Zero width joiner can be omitted from GSUB?

It looks like Chrome ignores zero width joiners (u200D) in GSUB rules, while Edge needs them to present.

If the sequence is A u200D B then the following works in Chrome:
sub A' B by C;
But not in Edge. It needs the actual sequence (which makes sense):
sub A' u200D B by C;
I was wondering if anybody ran into this, or if there's documentation for it? I've been on a wild goose chase to debug this for almost the entire day, so I might be missing something obvious.

Comments

  • John Hudson
    John Hudson Posts: 3,190
    edited September 2019
    Quite a few years ago, Unicode specified that the ZWJ character could be used to specify a kind of intent-to-ligate in Latin and other non-complex scripts. The trouble was, of course, that inserting ZWJ in a sequence such as f+ZWJ+i would break the simple f+i liga feature in existing OpenType implementations. As far as I know, this was never formally resolved at the OpenType Layout level — unsurprisingly, given that there's no implementation spec for OTL —, and the matter of whether lookups need to include control character glyphs or not is something that's become quite inconsistent across different scripts and shaping engines. 

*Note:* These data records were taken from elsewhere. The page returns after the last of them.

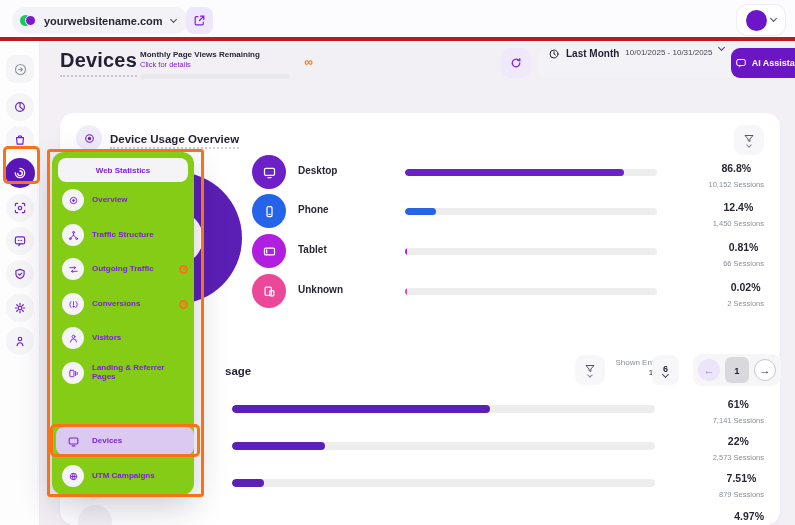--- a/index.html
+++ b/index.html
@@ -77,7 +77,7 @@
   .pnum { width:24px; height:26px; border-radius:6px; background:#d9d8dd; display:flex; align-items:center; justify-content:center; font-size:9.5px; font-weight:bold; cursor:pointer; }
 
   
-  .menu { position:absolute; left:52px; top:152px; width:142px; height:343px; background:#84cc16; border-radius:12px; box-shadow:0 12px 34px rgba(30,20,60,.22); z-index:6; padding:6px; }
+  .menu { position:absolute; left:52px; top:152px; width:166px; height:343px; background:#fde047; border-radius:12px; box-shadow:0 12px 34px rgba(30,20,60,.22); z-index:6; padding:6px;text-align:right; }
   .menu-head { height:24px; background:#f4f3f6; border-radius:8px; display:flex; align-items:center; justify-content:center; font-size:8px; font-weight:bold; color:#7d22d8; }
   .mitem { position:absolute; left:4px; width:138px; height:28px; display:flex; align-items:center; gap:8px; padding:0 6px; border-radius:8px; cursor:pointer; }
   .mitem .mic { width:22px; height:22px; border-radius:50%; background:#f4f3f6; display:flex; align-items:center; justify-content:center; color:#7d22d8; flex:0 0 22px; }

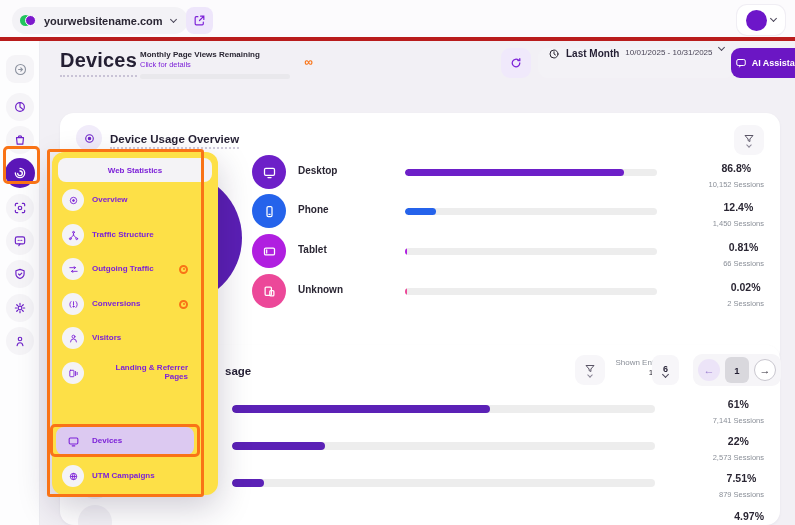--- a/index.html
+++ b/index.html
@@ -55,7 +55,7 @@
   
   .drow { position:absolute; left:0; width:720px; height:36px; }
   .drow .dic { position:absolute; left:192px; top:1px; width:34px; height:34px; border-radius:50%; color:#fff; display:flex; align-items:center; justify-content:center; }
-  .drow .dlabel { position:absolute; left:238px; top:11px; font-size:10px; font-weight:bold; color:#2a2633; }
+  .drow .dlabel { position:absolute; left:238px; top:11px; font-size:10px; font-weight:bold; color:#2a2633;text-decoration:underline; }
   .track { position:absolute; background:#ededed; border-radius:4px; overflow:hidden; }
   .drow .track { left:345px; top:15px; width:252px; height:7px; }
   .fill { height:100%; border-radius:4px; min-width:2px; }

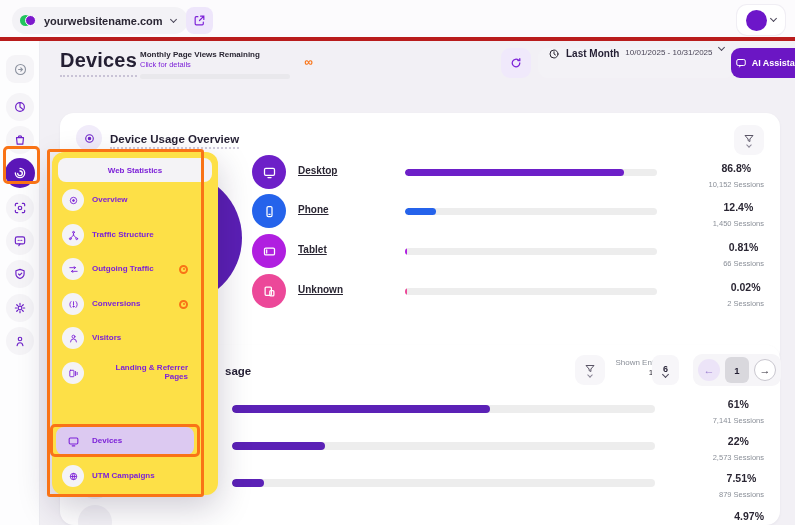--- a/index.html
+++ b/index.html
@@ -61,7 +61,7 @@
   .fill { height:100%; border-radius:4px; min-width:2px; }
   .pct { position:absolute; right:16px; text-align:center; }
   .pct .pv { font-size:10.5px; font-weight:bold; color:#2a2633; }
-  .pct .ps { font-size:7.5px; color:#8a8f98; margin-top:6px; }
+  .pct .ps { font-size:7.5px; color:#8a8f98; margin-top:18px; }
 
   
   .urow { position:absolute; left:0; width:720px; height:36px; }

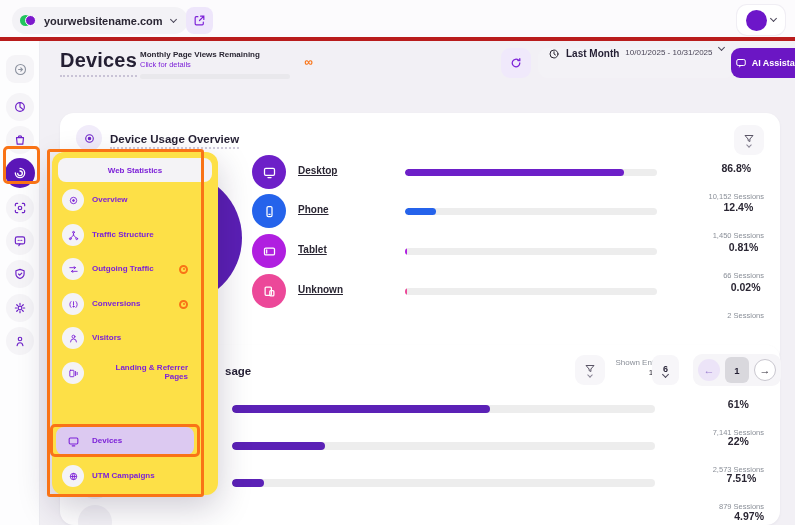--- a/index.html
+++ b/index.html
@@ -337,7 +337,7 @@
         <div class="fill" style="background: rgb(91, 33, 182); width: 22%;"></div>
       </div>
     <div class="pct" style="top:7px">
-      <div class="pv">22%</div>
+      <div class="pv">68%</div>
       <div class="ps">2,573 Sessions</div>
     </div>
   </div>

    It's possible Chrome's shaping engine may be using the ZWJ as a trigger for the substitution — following Unicode's intent-to-ligate concept —, rather than ignoring it per se. In what feature are you testing the substitutions? Do you get different results if you put the lookups in a different feature?

    Paging @Behdad Esfahbod
  • I'm testing this for the ccmp feature. I'm testing a sequence that is supposed to be chained together with ZWJs, but I forgot one in one of the substitutions. This was no problem in Chrome: the sequence still worked. In Edge, it broke. As I was primarily testing in Chrome, it took me a long time to check all possible causes before I ended up on the missing ZWJ.

    When I removed all ZWJs, which should break all these sequences, I was surprised to see it all still work in Chrome.

    Thanks John for the thorough answer, this helped a lot!
  • HarfBuzz skips ZWJ and few other control code points (like soft hyphen) when applying GSUB lookups to better match the Unicode expected behavior. AFAIK no other commonly used layout engine does that.